_THE DATA:_

--------

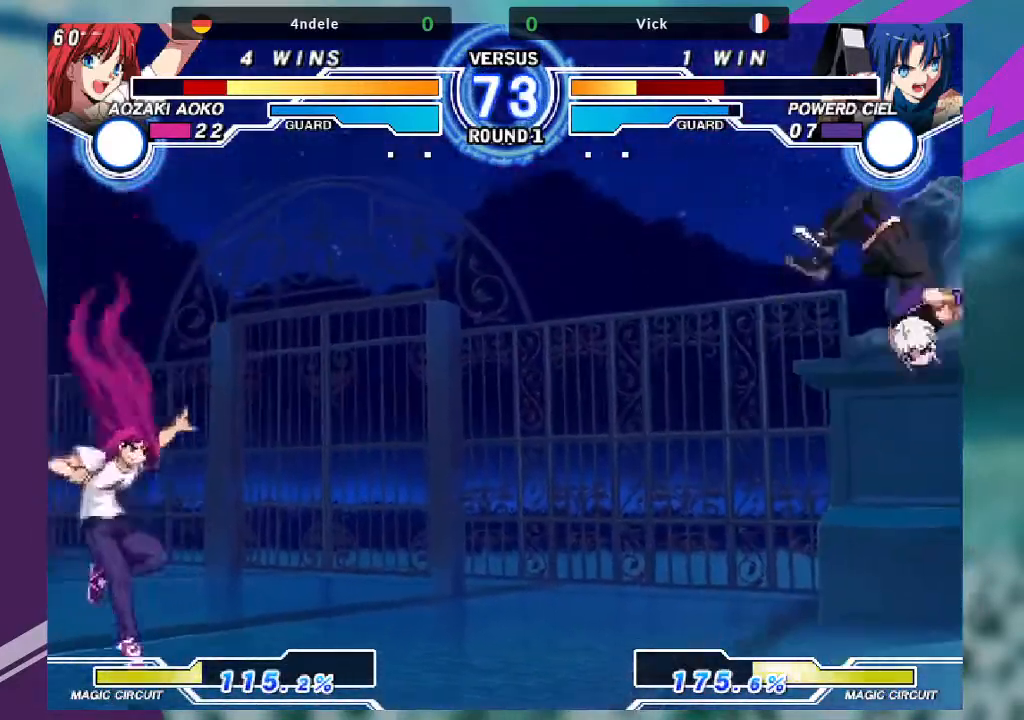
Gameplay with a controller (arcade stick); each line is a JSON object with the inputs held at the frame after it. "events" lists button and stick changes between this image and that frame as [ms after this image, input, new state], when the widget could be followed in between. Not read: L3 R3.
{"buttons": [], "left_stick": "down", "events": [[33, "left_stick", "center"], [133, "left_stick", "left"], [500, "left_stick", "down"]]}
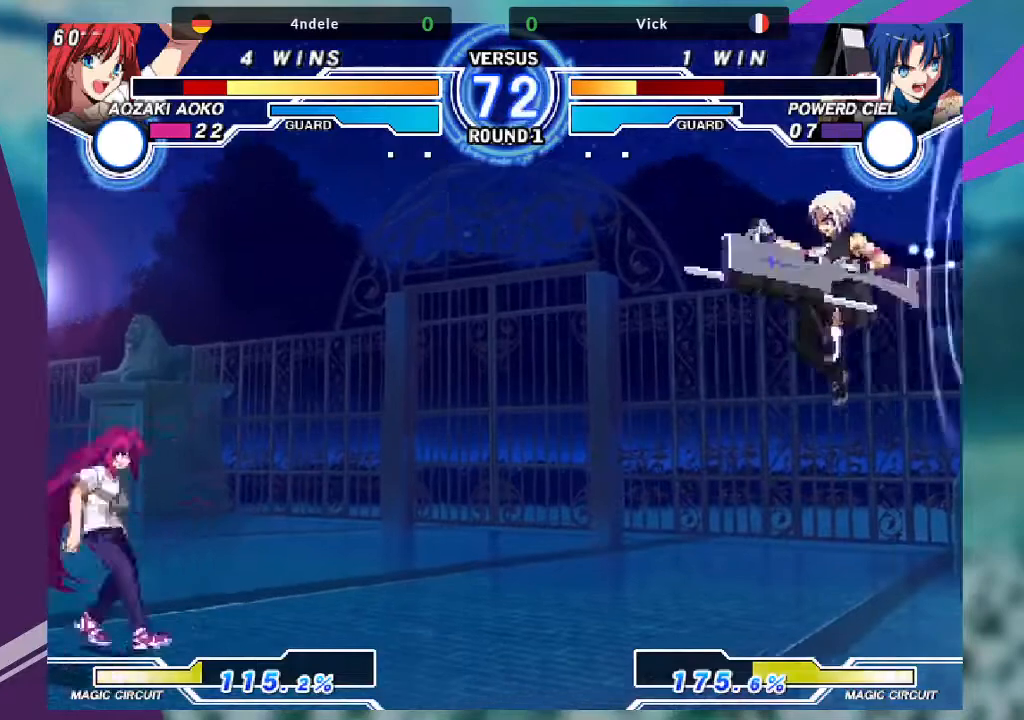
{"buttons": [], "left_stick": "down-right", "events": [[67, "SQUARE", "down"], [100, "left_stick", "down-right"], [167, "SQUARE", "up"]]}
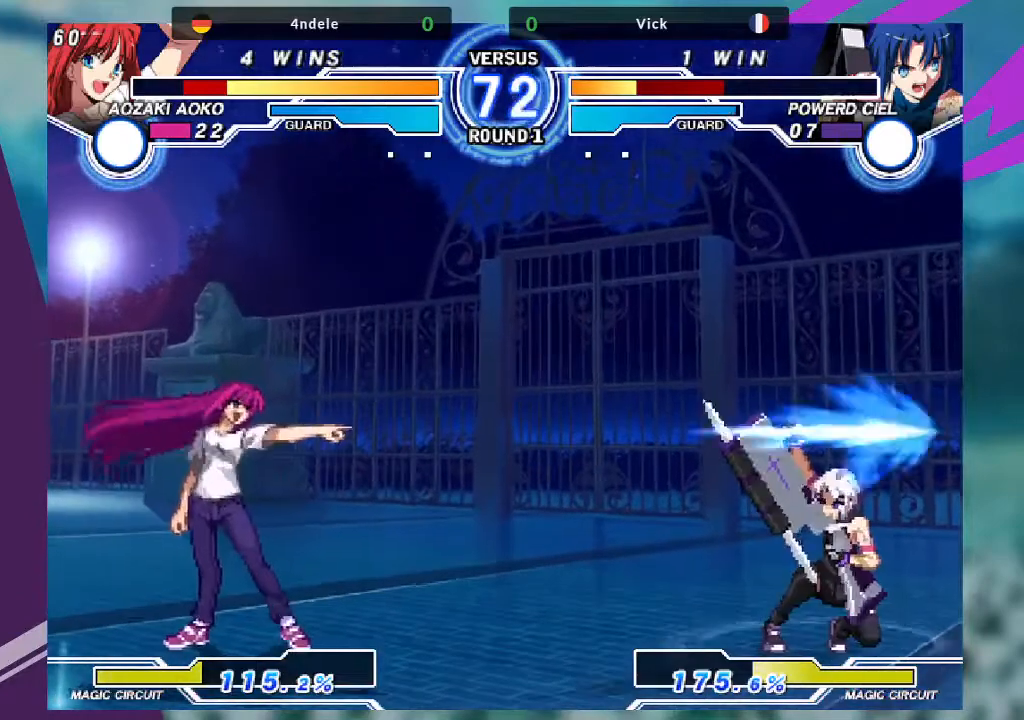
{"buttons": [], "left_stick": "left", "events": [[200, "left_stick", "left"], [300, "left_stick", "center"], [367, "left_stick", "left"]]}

--------

The data needs to be reproduced exactly, please, apart from its pictures.

_RESULT:_
Gameplay with a controller (arcade stick); each line is a JSON object with the inputs held at the frame after it. "events" lists button and stick changes between this image and that frame as [ms after this image, input, new state], when the widget could be followed in between. Not read: L3 R3.
{"buttons": [], "left_stick": "down", "events": [[33, "left_stick", "center"], [133, "left_stick", "left"], [500, "left_stick", "down"]]}
{"buttons": [], "left_stick": "down-right", "events": [[67, "SQUARE", "down"], [100, "left_stick", "down-right"], [167, "SQUARE", "up"]]}
{"buttons": [], "left_stick": "left", "events": [[200, "left_stick", "left"], [300, "left_stick", "center"], [367, "left_stick", "left"]]}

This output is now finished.